=== What you need to do ===
All of the records below are to be printed exactly; the pictures are to be left out.

----- Records supplied

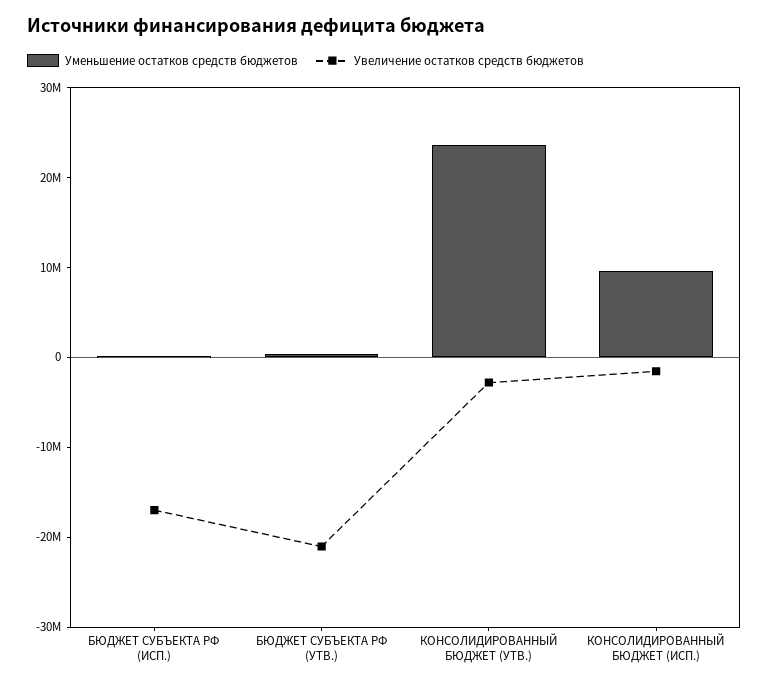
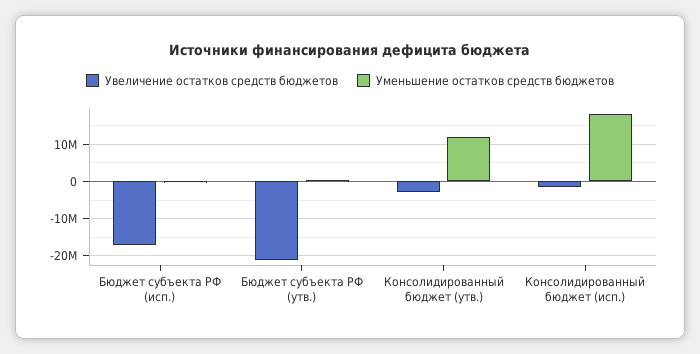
Уменьшение остатков средств бюджетов, КОНСОЛИДИРОВАННЫЙ БЮДЖЕТ (УТВ.): 24000000 -> 12000000
Уменьшение остатков средств бюджетов, КОНСОЛИДИРОВАННЫЙ БЮДЖЕТ (ИСП.): 10000000 -> 18000000

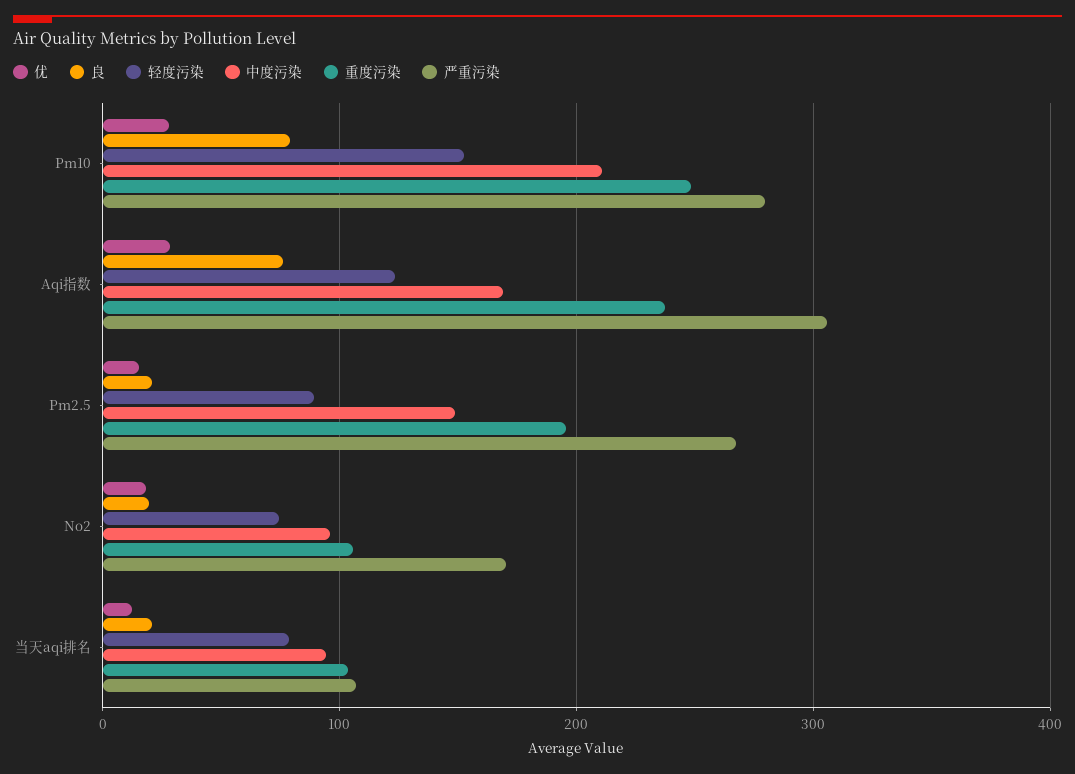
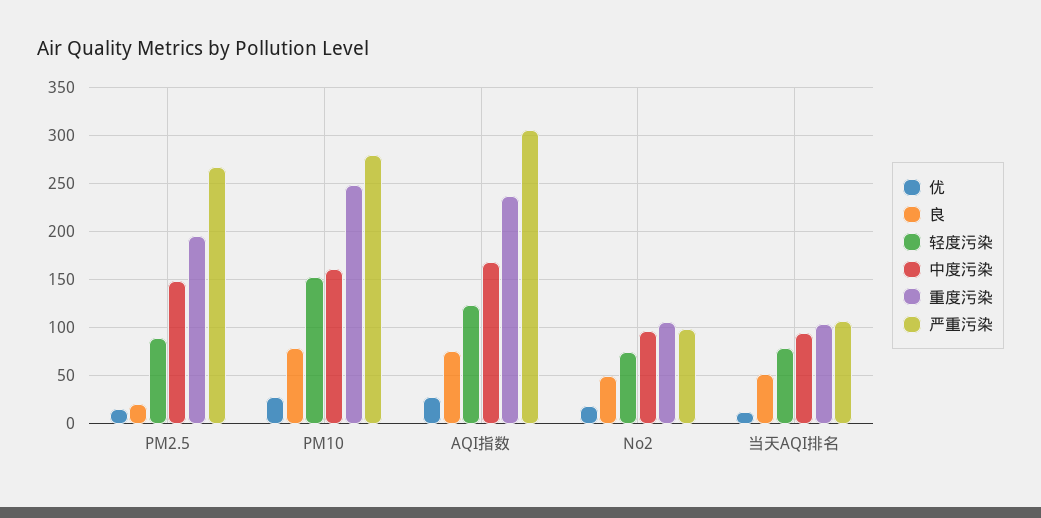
中度污染, Pm10: 210 -> 160
良, No2: 20 -> 50
严重污染, No2: 170 -> 100
良, 当天aqi排名: 20 -> 50

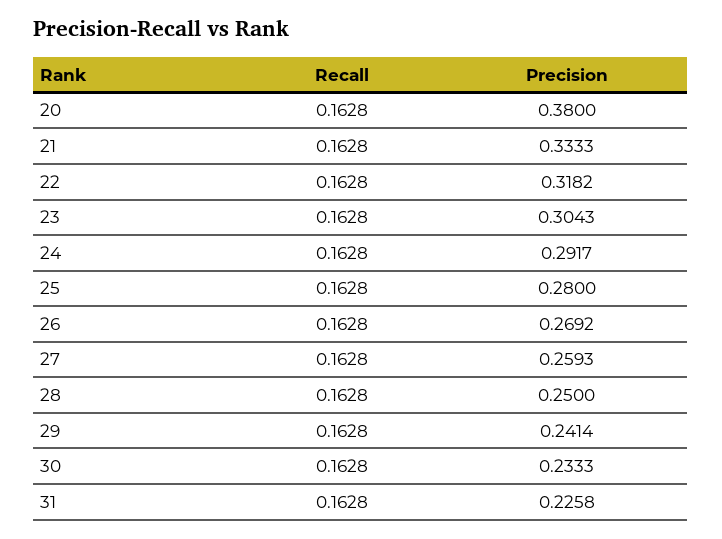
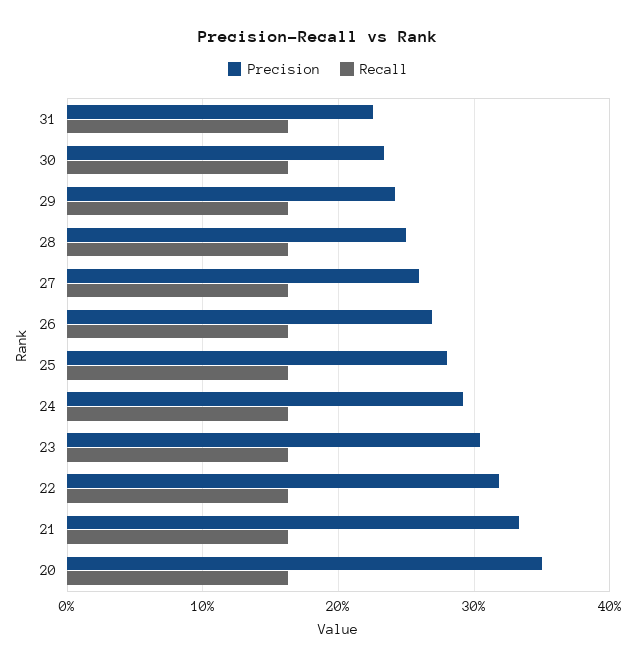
Precision, 20: 0.38 -> 0.35

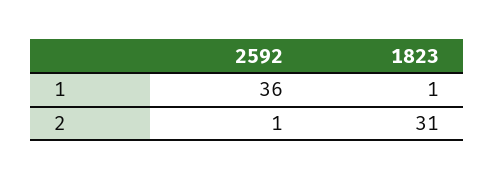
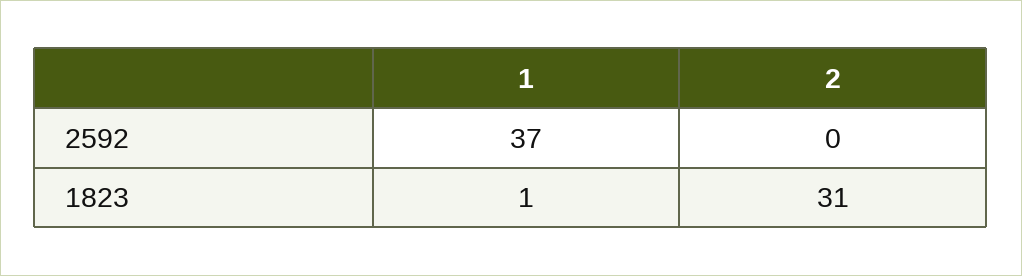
2592, 1: 36 -> 37
2592, 2: 1 -> 0

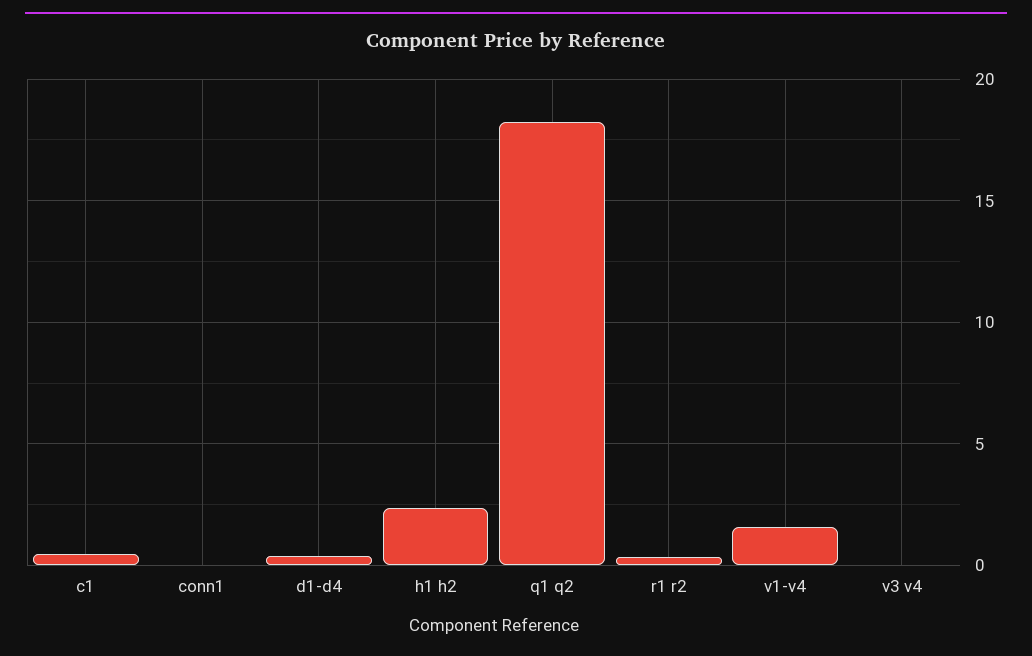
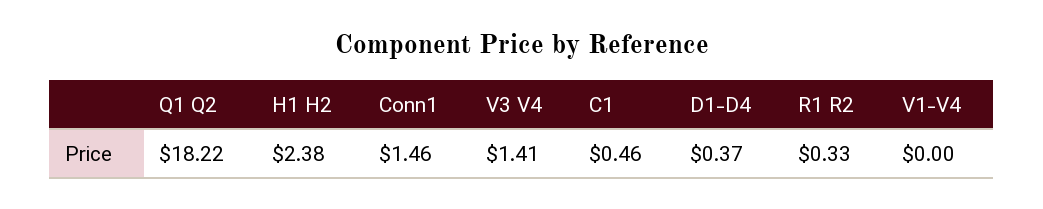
conn1: 0 -> 1.46
v1-v4: 1.5 -> 0
v3 v4: 0 -> 1.41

----------

=== Exercise response ===
Уменьшение остатков средств бюджетов, КОНСОЛИДИРОВАННЫЙ БЮДЖЕТ (УТВ.): 24000000 -> 12000000
Уменьшение остатков средств бюджетов, КОНСОЛИДИРОВАННЫЙ БЮДЖЕТ (ИСП.): 10000000 -> 18000000

中度污染, Pm10: 210 -> 160
良, No2: 20 -> 50
严重污染, No2: 170 -> 100
良, 当天aqi排名: 20 -> 50

Precision, 20: 0.38 -> 0.35

2592, 1: 36 -> 37
2592, 2: 1 -> 0

conn1: 0 -> 1.46
v1-v4: 1.5 -> 0
v3 v4: 0 -> 1.41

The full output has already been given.